### Task instructions
Your answer should hold the data exactly as given, minus any picture.
The data Block Start
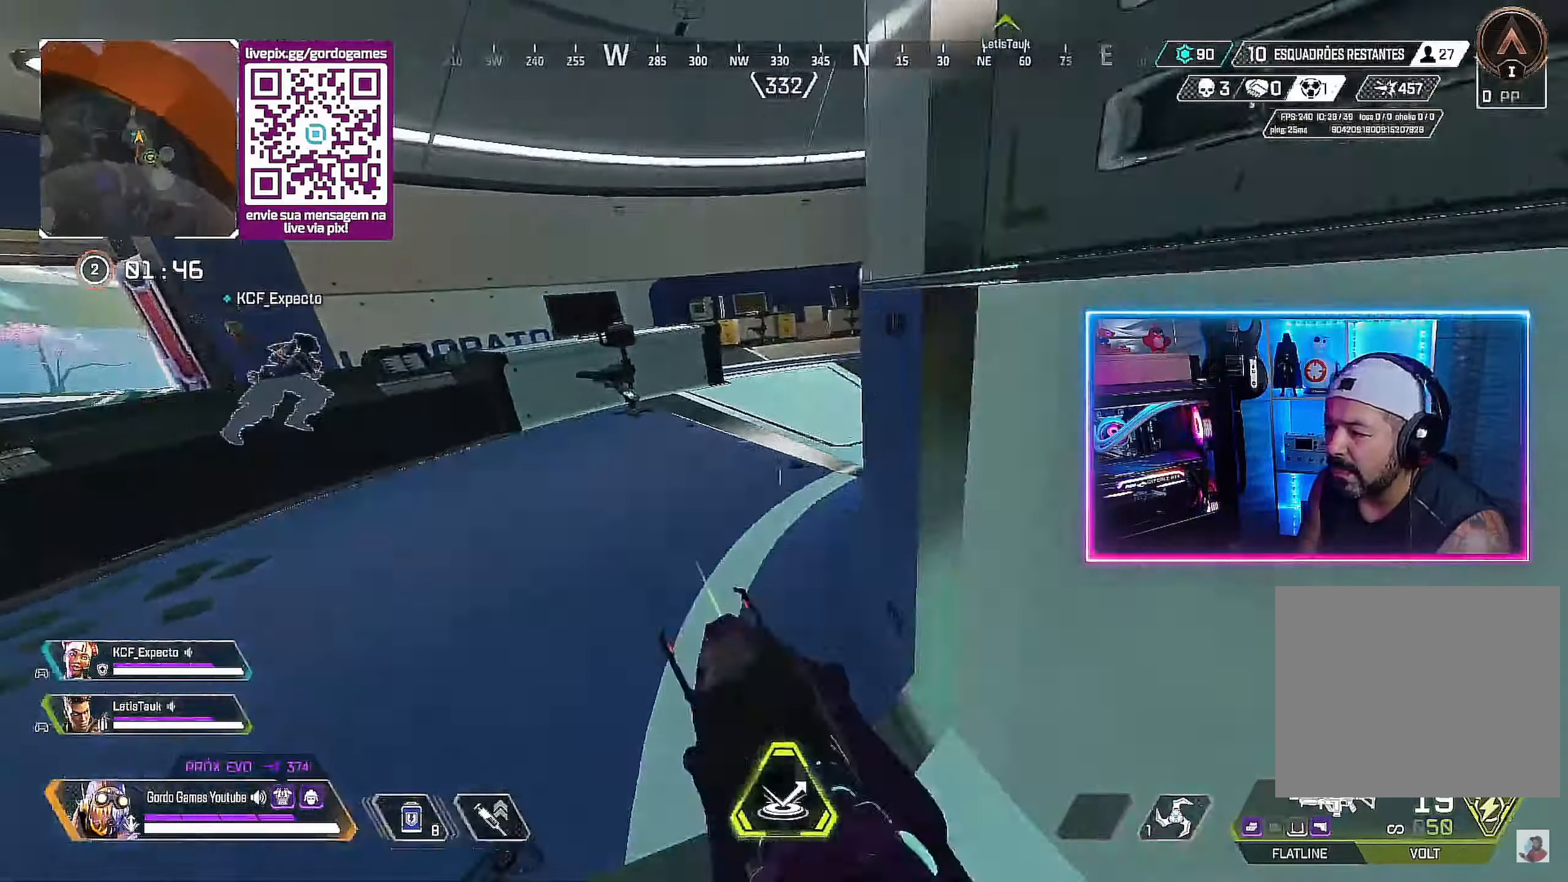
{"buttons": [], "left_stick": "up", "right_stick": "center", "events": [[17, "left_stick", "up"], [84, "right_stick", "up-right"], [167, "right_stick", "center"]]}
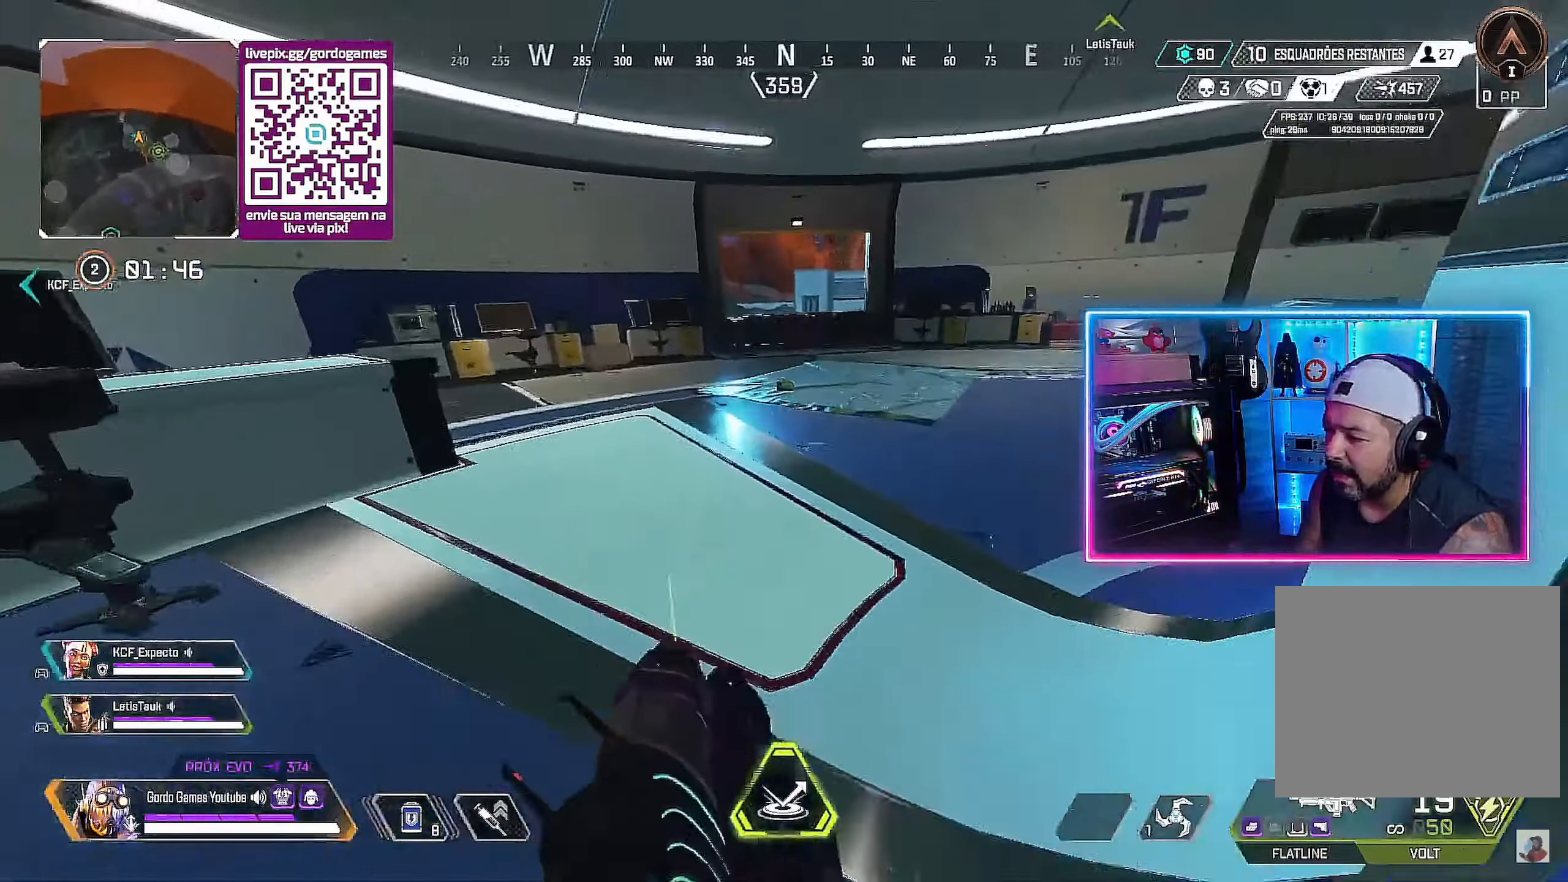
{"buttons": ["R1"], "left_stick": "up", "right_stick": "center", "events": [[450, "R1", "down"]]}
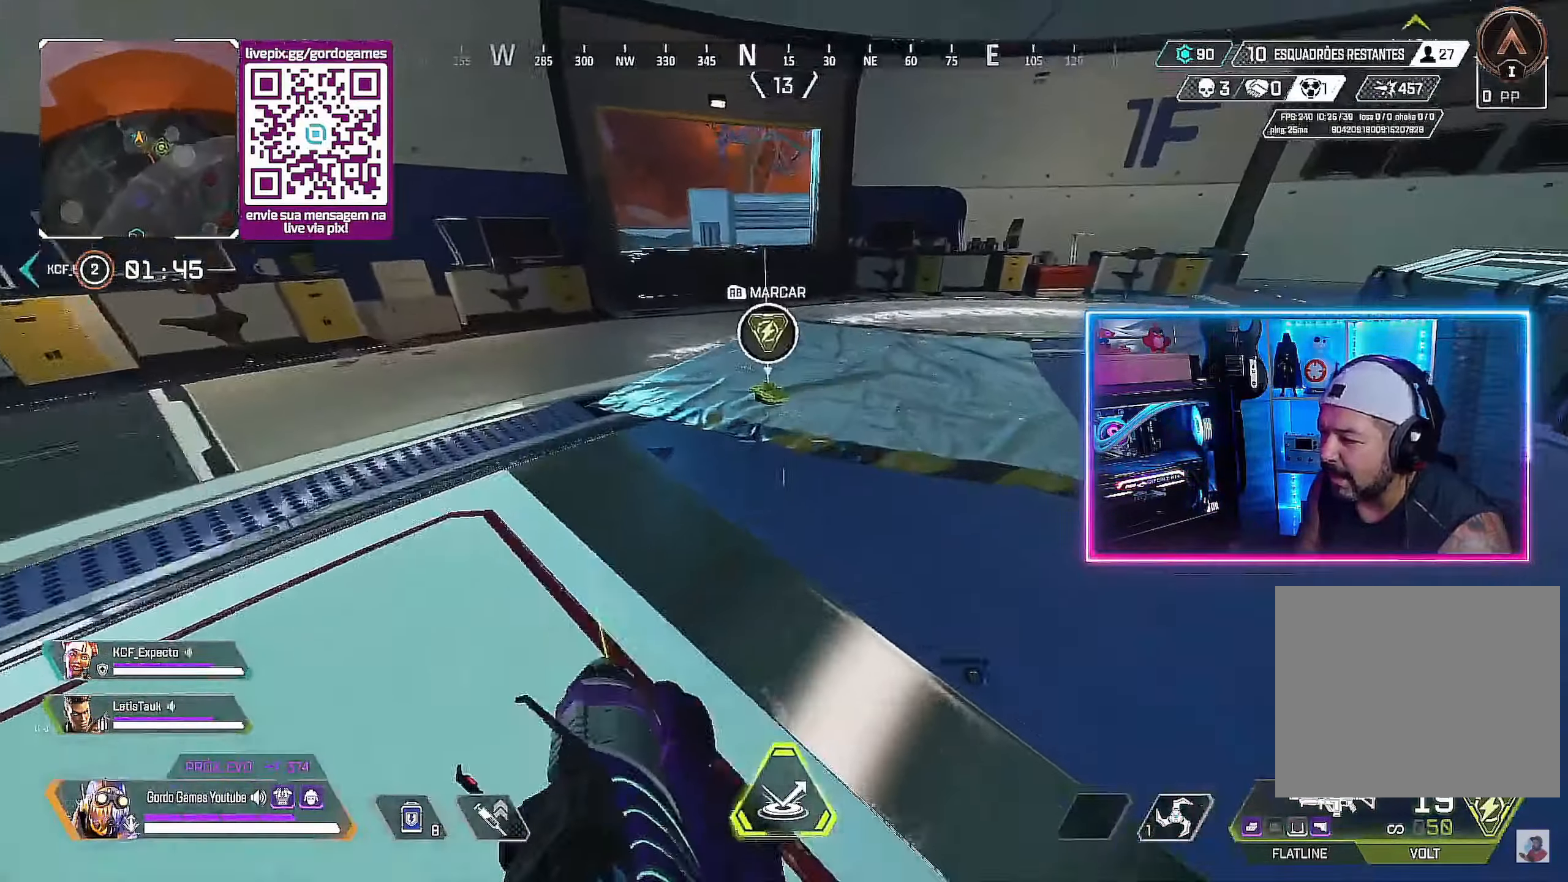
{"buttons": [], "left_stick": "up", "right_stick": "right", "events": [[34, "R1", "up"], [134, "R1", "down"], [200, "R1", "up"], [217, "right_stick", "right"], [267, "R1", "down"], [350, "R1", "up"]]}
The data Block End
### Completed task
{"buttons": [], "left_stick": "up", "right_stick": "center", "events": [[17, "left_stick", "up"], [84, "right_stick", "up-right"], [167, "right_stick", "center"]]}
{"buttons": ["R1"], "left_stick": "up", "right_stick": "center", "events": [[450, "R1", "down"]]}
{"buttons": [], "left_stick": "up", "right_stick": "right", "events": [[34, "R1", "up"], [134, "R1", "down"], [200, "R1", "up"], [217, "right_stick", "right"], [267, "R1", "down"], [350, "R1", "up"]]}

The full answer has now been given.